• _DIRECTIVE_
The expected output is the complete listing, copied word for word.

• _DATA EXTRACTS_
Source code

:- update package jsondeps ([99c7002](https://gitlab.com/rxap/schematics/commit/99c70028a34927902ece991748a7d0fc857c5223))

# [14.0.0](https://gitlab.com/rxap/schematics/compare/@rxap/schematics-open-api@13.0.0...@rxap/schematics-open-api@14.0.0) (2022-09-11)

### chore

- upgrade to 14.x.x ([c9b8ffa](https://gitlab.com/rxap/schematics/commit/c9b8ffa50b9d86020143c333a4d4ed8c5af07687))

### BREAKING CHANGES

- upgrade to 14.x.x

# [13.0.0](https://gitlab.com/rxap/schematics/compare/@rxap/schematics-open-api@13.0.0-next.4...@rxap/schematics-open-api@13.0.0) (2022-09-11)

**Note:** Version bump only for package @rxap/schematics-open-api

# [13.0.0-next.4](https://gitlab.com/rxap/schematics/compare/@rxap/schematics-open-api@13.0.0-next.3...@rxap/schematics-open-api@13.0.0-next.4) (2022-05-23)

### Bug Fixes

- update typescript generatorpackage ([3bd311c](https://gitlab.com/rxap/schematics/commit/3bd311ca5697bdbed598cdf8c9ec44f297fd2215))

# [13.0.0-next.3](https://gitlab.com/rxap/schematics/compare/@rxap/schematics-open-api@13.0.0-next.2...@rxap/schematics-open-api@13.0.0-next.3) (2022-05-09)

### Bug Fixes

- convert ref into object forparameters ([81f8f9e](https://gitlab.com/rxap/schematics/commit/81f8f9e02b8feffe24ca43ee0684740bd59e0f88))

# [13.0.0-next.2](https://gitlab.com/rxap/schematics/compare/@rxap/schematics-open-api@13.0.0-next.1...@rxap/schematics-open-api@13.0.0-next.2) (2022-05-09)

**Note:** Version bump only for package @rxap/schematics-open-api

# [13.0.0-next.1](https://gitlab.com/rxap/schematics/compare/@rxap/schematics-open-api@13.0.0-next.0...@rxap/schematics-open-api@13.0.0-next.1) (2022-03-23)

• _RESULT_
Source code

:- update package jsondeps ([99c7002](https://gitlab.com/rxap/schematics/commit/99c70028a34927902ece991748a7d0fc857c5223))

# [14.0.0](https://gitlab.com/rxap/schematics/compare/@rxap/schematics-open-api@13.0.0...@rxap/schematics-open-api@14.0.0) (2022-09-11)

### chore

- upgrade to 14.x.x ([c9b8ffa](https://gitlab.com/rxap/schematics/commit/c9b8ffa50b9d86020143c333a4d4ed8c5af07687))

### BREAKING CHANGES

- upgrade to 14.x.x

# [13.0.0](https://gitlab.com/rxap/schematics/compare/@rxap/schematics-open-api@13.0.0-next.4...@rxap/schematics-open-api@13.0.0) (2022-09-11)

**Note:** Version bump only for package @rxap/schematics-open-api

# [13.0.0-next.4](https://gitlab.com/rxap/schematics/compare/@rxap/schematics-open-api@13.0.0-next.3...@rxap/schematics-open-api@13.0.0-next.4) (2022-05-23)

### Bug Fixes

- update typescript generatorpackage ([3bd311c](https://gitlab.com/rxap/schematics/commit/3bd311ca5697bdbed598cdf8c9ec44f297fd2215))

# [13.0.0-next.3](https://gitlab.com/rxap/schematics/compare/@rxap/schematics-open-api@13.0.0-next.2...@rxap/schematics-open-api@13.0.0-next.3) (2022-05-09)

### Bug Fixes

- convert ref into object forparameters ([81f8f9e](https://gitlab.com/rxap/schematics/commit/81f8f9e02b8feffe24ca43ee0684740bd59e0f88))

# [13.0.0-next.2](https://gitlab.com/rxap/schematics/compare/@rxap/schematics-open-api@13.0.0-next.1...@rxap/schematics-open-api@13.0.0-next.2) (2022-05-09)

**Note:** Version bump only for package @rxap/schematics-open-api

# [13.0.0-next.1](https://gitlab.com/rxap/schematics/compare/@rxap/schematics-open-api@13.0.0-next.0...@rxap/schematics-open-api@13.0.0-next.1) (2022-03-23)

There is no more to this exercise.